Paralisi celebrale infantile

Cos’è la paralisi cerebrale infantile?

Paralisi cerebrale infantile (PCI) è il nome che viene dato a un gruppo di patologie nelle quali sono presenti disordini del movimento, dell’equilibrio e della postura, causati da un difetto o da una lesione a quelle parti del cervello che controllano i muscoli, l’equilibrio e i movimenti volontari nei bambini. Può essere causata da un’anormalità in fase di sviluppo o da un danno al cervello che avviene quando il bambino si sta sviluppando nell’utero, o nel corso della gravidanza, del parto o subito dopo la nascita. Ogni bambino con paralisi cerebrale viene colpito in maniera diversa e le difficoltà di controllo dell’equilibrio, del movimento e della postura possono variare dall’essere difficilmente percettibili all’essere molto evidenti. La PCI è una condizione permanente ma, talvolta, gli effetti diventano meno evidenti. Nel mondo industrializzato l’incidenza della PCI è di circa 2 su 1000 nati vivi.

Esistono tre tipologie principali di PCI: spastica, discinetica e atassica.

La più comune è la PCI spastica che coinvolge i movimenti controllati/volontari colpendo nella maggior parte dei casi un solo lato del corpo (per esempio un braccio e una gamba).


Come viene trattata la paralisi cerebrale infantile?

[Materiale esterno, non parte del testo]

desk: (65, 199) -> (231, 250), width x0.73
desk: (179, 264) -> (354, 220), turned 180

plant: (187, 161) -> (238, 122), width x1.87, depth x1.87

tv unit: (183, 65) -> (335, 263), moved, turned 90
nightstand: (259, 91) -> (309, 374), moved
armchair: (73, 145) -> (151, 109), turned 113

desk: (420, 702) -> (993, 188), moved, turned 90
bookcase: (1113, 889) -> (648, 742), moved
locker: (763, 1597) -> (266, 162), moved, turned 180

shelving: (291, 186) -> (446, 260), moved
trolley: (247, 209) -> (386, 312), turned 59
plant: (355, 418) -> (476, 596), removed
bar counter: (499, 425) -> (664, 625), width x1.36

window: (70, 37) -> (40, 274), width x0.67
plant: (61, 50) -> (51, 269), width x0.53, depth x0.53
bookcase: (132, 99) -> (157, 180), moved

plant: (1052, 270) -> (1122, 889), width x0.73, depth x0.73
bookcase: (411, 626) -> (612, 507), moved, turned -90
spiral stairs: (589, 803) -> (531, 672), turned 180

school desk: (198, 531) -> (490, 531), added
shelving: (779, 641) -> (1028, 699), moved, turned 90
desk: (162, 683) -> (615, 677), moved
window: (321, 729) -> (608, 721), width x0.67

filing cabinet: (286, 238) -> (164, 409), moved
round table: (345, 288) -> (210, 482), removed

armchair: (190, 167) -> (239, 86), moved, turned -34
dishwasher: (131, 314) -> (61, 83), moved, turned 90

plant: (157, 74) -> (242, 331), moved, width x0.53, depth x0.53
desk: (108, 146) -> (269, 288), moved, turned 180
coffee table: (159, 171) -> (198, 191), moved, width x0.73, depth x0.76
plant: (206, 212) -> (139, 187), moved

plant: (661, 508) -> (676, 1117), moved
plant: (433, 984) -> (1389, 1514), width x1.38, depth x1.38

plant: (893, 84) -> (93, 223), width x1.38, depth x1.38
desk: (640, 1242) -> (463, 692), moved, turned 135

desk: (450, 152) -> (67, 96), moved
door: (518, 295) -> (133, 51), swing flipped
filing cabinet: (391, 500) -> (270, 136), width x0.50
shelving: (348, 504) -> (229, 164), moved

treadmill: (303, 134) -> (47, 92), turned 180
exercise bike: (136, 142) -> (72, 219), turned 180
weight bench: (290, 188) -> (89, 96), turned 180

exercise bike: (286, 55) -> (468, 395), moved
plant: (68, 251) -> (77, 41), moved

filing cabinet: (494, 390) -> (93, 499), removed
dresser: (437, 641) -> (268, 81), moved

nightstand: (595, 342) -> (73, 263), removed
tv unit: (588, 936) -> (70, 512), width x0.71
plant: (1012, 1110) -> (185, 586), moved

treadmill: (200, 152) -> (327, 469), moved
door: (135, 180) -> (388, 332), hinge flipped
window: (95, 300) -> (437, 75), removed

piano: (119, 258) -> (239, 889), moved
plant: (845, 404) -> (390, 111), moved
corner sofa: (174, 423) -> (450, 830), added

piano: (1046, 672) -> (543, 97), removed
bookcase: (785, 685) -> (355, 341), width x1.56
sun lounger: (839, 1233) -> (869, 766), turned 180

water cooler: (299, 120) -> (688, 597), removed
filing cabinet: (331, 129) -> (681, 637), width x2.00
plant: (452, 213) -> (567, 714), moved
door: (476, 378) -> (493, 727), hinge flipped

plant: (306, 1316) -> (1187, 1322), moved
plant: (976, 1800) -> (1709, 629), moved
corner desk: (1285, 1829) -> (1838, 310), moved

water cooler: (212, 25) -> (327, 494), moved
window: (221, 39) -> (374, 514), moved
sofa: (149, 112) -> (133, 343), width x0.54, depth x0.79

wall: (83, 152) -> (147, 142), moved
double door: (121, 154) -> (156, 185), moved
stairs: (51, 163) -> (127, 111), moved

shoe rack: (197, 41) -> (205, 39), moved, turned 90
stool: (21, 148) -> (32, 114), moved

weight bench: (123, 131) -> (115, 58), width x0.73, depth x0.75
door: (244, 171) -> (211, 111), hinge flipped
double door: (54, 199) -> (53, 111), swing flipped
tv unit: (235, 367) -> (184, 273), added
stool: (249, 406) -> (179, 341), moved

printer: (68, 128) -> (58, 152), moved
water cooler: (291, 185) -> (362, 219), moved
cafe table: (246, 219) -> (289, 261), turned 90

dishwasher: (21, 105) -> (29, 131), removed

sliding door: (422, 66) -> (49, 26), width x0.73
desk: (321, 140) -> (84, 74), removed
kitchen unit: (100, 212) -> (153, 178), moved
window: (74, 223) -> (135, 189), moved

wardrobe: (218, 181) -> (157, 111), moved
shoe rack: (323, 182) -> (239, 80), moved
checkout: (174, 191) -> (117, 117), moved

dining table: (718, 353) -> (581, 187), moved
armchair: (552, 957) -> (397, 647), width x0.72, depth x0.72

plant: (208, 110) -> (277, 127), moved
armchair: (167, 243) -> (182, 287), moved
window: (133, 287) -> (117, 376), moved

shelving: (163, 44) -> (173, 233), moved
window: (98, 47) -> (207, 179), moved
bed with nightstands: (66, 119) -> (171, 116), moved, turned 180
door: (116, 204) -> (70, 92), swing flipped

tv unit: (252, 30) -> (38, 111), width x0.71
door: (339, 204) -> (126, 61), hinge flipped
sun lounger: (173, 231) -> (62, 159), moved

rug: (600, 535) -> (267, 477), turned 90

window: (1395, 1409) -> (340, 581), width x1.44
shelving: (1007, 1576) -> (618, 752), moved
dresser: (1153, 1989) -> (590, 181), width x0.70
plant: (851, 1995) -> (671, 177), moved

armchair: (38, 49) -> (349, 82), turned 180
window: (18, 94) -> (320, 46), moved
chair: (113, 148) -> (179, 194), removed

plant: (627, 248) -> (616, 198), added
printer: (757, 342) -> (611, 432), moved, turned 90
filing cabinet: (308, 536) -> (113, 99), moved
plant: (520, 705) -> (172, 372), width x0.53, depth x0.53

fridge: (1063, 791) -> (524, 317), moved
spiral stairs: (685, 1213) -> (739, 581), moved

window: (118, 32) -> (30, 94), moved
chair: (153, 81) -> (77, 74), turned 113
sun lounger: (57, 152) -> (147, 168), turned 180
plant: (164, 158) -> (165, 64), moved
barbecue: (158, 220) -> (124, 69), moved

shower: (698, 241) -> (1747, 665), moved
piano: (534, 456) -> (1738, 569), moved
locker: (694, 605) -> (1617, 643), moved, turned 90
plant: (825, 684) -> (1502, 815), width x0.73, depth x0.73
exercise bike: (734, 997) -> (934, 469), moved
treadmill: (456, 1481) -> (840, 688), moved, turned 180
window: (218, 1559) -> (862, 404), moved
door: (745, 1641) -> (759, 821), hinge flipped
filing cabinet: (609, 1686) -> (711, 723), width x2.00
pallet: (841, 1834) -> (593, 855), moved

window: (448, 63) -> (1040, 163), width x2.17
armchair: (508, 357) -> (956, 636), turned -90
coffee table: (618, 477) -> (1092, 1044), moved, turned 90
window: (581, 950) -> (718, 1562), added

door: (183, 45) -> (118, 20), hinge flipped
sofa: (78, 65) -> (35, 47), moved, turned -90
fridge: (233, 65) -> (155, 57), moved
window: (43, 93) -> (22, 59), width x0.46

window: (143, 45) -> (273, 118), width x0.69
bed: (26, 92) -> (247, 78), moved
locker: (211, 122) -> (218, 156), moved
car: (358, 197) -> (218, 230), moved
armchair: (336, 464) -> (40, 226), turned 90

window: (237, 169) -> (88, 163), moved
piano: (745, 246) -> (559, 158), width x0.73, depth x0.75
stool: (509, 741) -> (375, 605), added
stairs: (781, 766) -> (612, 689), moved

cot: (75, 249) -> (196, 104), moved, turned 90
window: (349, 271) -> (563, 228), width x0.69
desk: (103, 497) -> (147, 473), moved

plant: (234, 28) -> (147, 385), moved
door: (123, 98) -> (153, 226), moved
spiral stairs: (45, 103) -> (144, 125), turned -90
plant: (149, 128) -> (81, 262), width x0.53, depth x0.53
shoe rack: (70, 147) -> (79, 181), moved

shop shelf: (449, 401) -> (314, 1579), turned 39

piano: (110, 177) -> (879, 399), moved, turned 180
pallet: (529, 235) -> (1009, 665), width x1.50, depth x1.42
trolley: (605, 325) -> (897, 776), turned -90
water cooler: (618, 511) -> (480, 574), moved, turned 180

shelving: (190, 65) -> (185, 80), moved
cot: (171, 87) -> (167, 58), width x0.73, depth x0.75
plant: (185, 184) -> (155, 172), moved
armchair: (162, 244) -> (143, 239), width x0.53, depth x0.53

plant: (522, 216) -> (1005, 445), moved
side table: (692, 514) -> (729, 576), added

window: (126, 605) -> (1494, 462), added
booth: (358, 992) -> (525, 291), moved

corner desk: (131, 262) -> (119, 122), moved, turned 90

Purtroppo, non esiste una cura risolutiva per la PCI. Tuttavia, con una valutazione dettagliata dei problemi del bambino, con una riabilitazione attenta e costante, con il supporto congiunto dei medici e dei genitori, si possono ottenere risultati significativi per far sì che il bambino ottenga il massimo beneficio. I trattamenti utilizzati comprendono la chirurgia ortopedica (release degli adduttori, tenotemie, ecc.), le iniezioni di alcol e fenolo a livello delle placche motrici, le infiltrazioni di farmaci rilassanti muscolari, l’uso di ortesi e la terapia fisica ed occupazionale.